[[ Record excerpts, beginning ]]
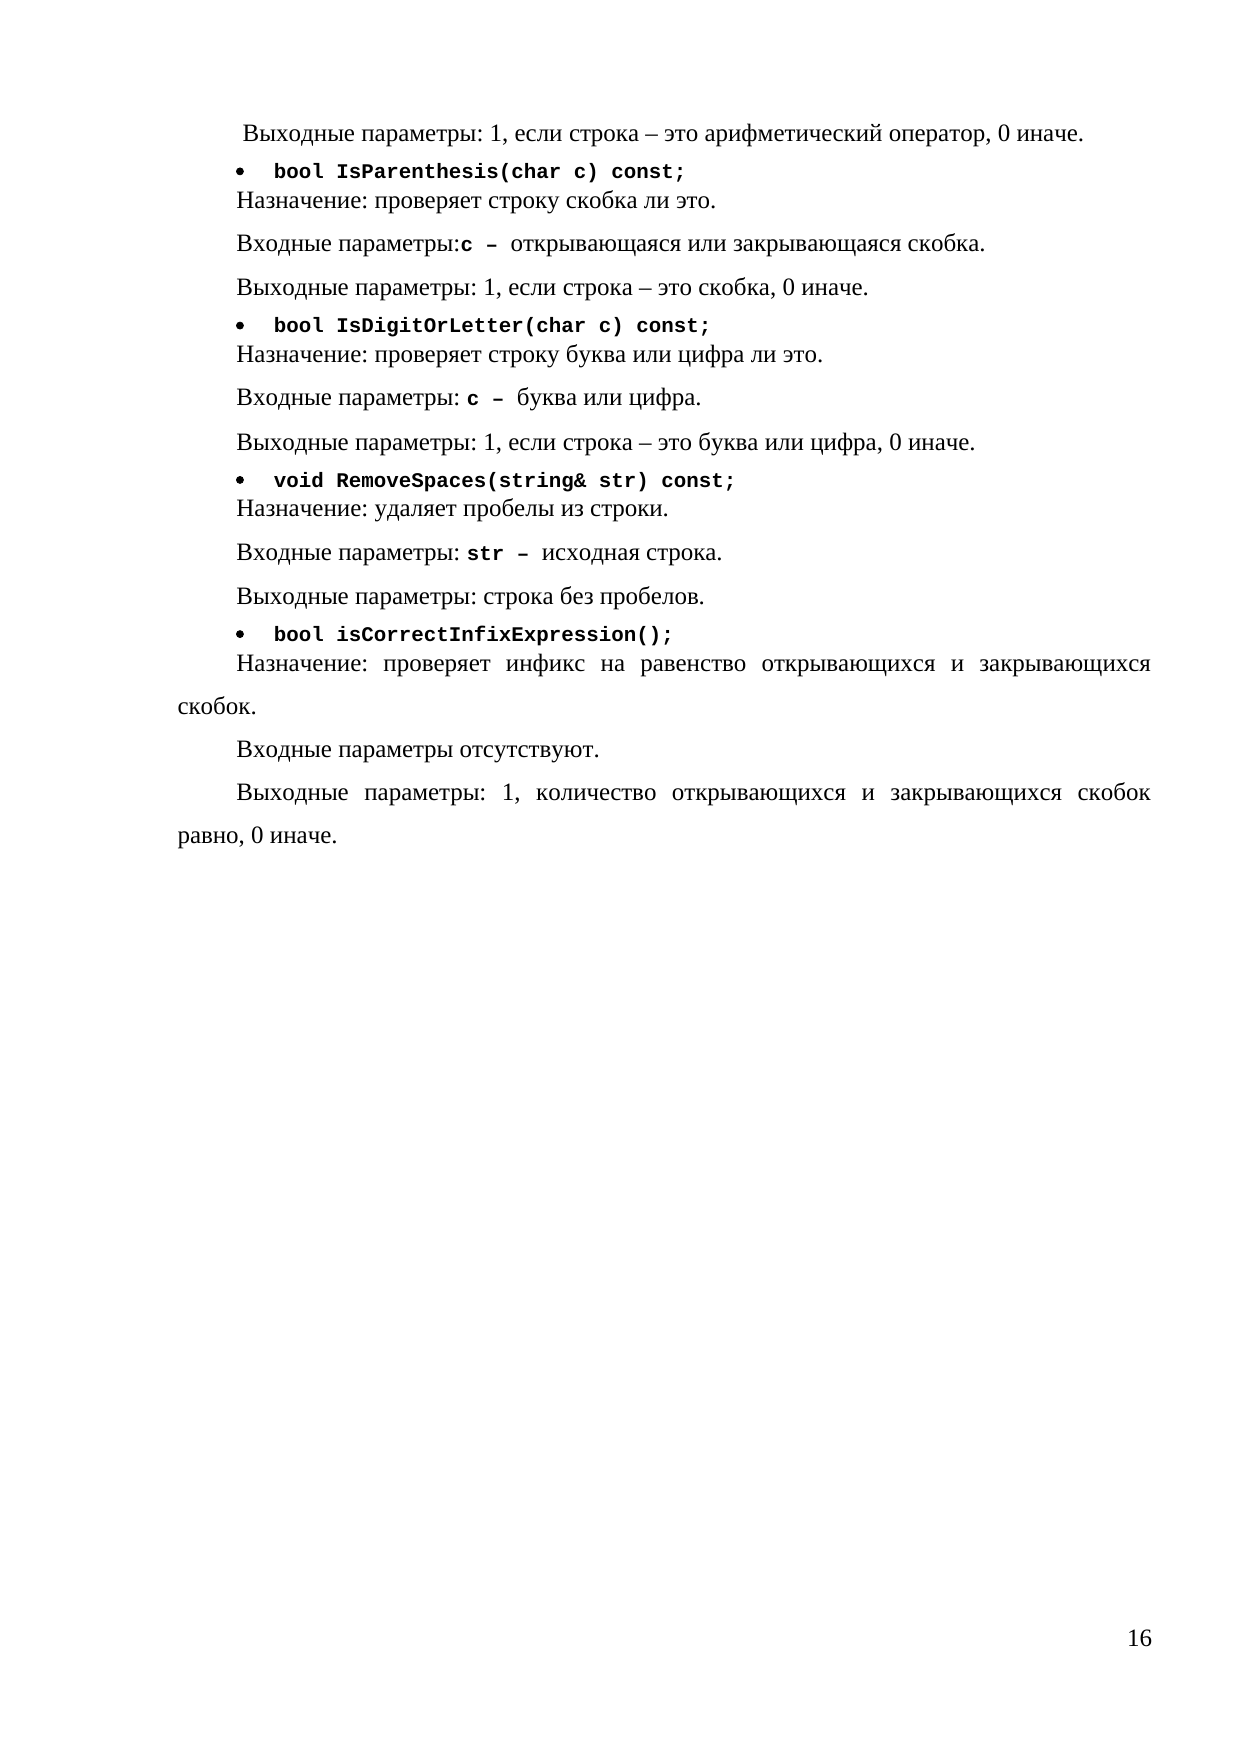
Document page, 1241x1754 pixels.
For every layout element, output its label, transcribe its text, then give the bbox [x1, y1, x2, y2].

text Выходные параметры: 1, если строка – это буква или цифра, 0 иначе. [177, 427, 1152, 455]
text Назначение: удаляет пробелы из строки. [177, 493, 1152, 522]
text Выходные параметры: 1, если строка – это арифметический оператор, 0 иначе. [177, 118, 1152, 147]
text Выходные параметры: строка без пробелов. [177, 581, 1152, 610]
list void RemoveSpaces(string& str) const; [236, 470, 1152, 493]
text Входные параметры:c – открывающаяся или закрывающаяся скобка. [177, 228, 1152, 258]
text Входные параметры отсутствуют. [177, 734, 1152, 763]
list bool IsDigitOrLetter(char c) const; [236, 316, 1152, 339]
text Выходные параметры: 1, количество открывающихся и закрывающихся скобок равно, 0 иначе. [177, 777, 1152, 849]
list bool IsParenthesis(char c) const; [236, 161, 1152, 185]
text Назначение: проверяет строку буква или цифра ли это. [177, 339, 1152, 368]
text Входные параметры: str – исходная строка. [177, 537, 1152, 566]
text Входные параметры: c – буква или цифра. [177, 382, 1152, 412]
list bool isCorrectInfixExpression(); [236, 624, 1152, 648]
text Назначение: проверяет строку скобка ли это. [177, 185, 1152, 214]
text Назначение: проверяет инфикс на равенство открывающихся и закрывающихся скобок. [177, 648, 1152, 719]
text Выходные параметры: 1, если строка – это скобка, 0 иначе. [177, 272, 1152, 301]
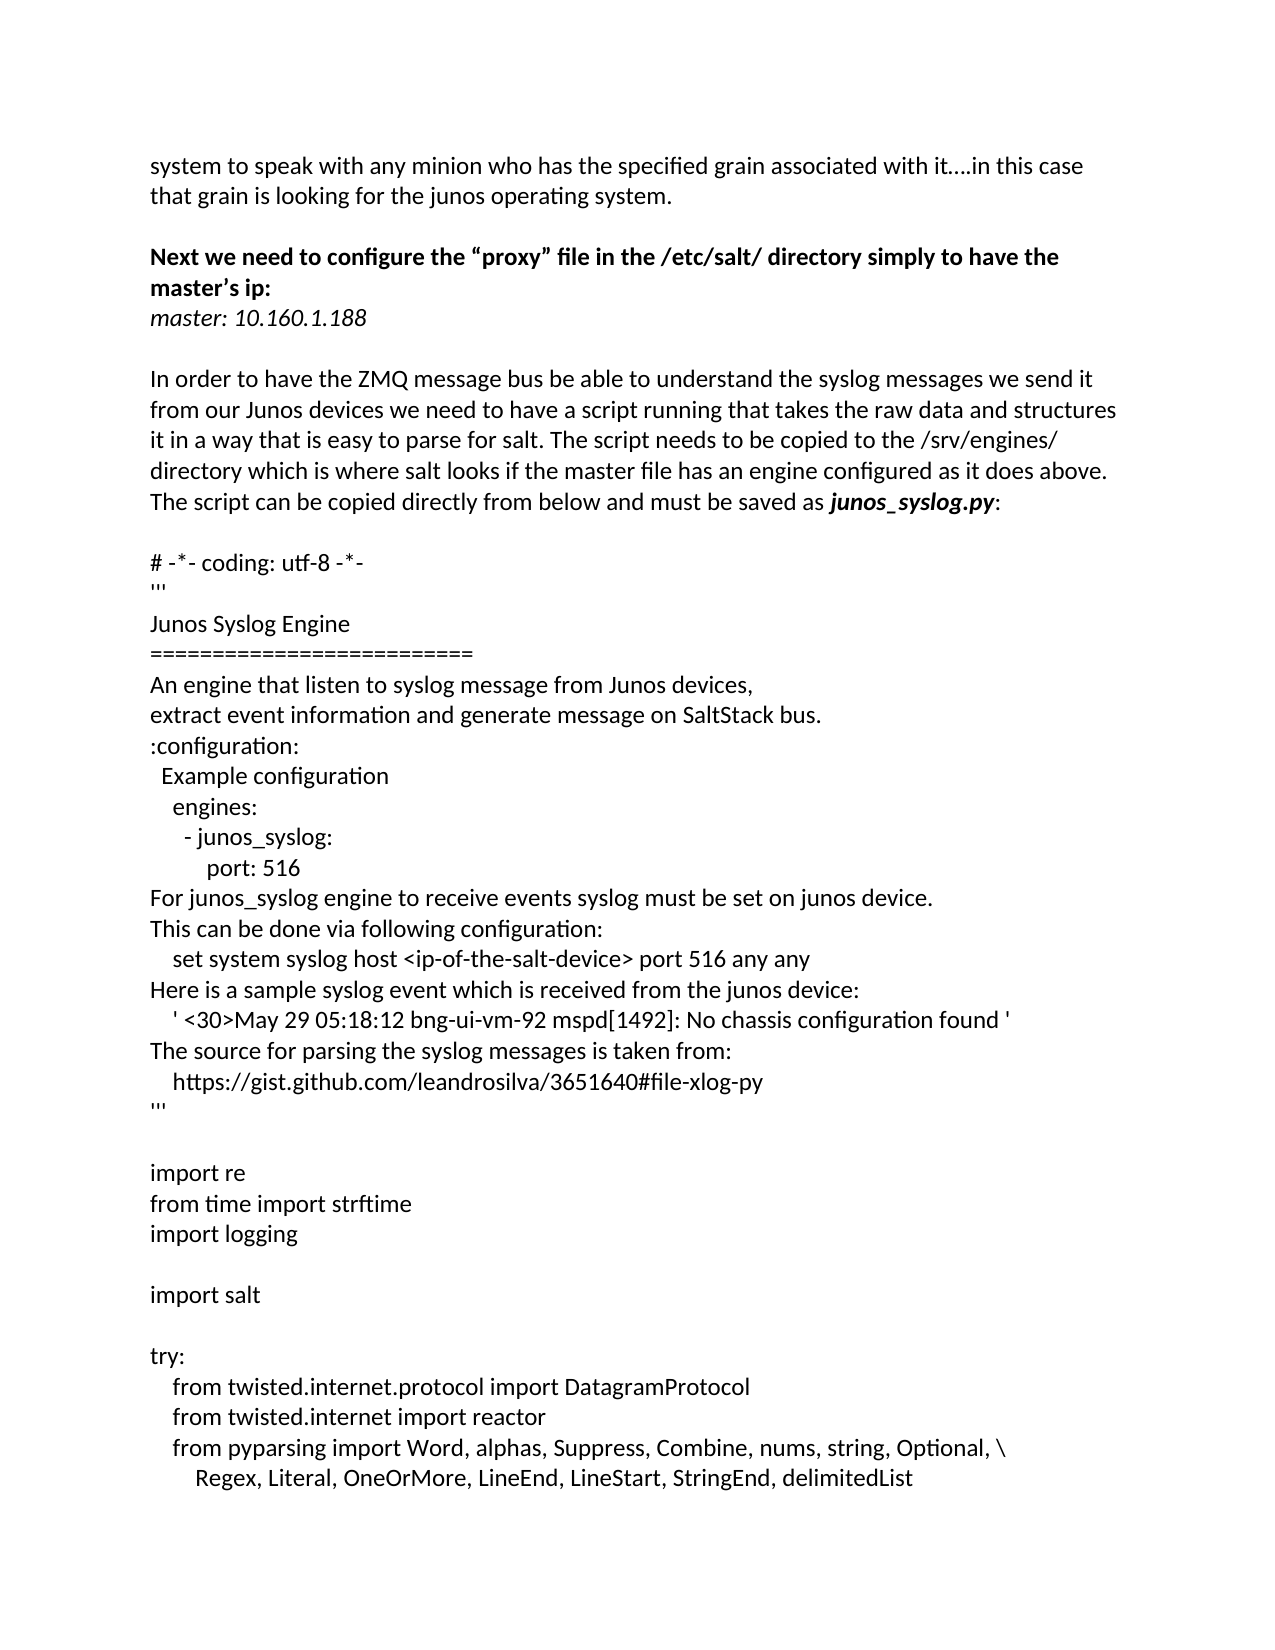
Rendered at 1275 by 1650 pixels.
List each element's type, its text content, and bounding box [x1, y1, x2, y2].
[[ Record excerpts, end ]]
Please copy each line from the material above in which the string "pixels" appears.

Result of the exercise
Document page, 1241x1754 pixels.
Rendered at 1275 by 1650 pixels.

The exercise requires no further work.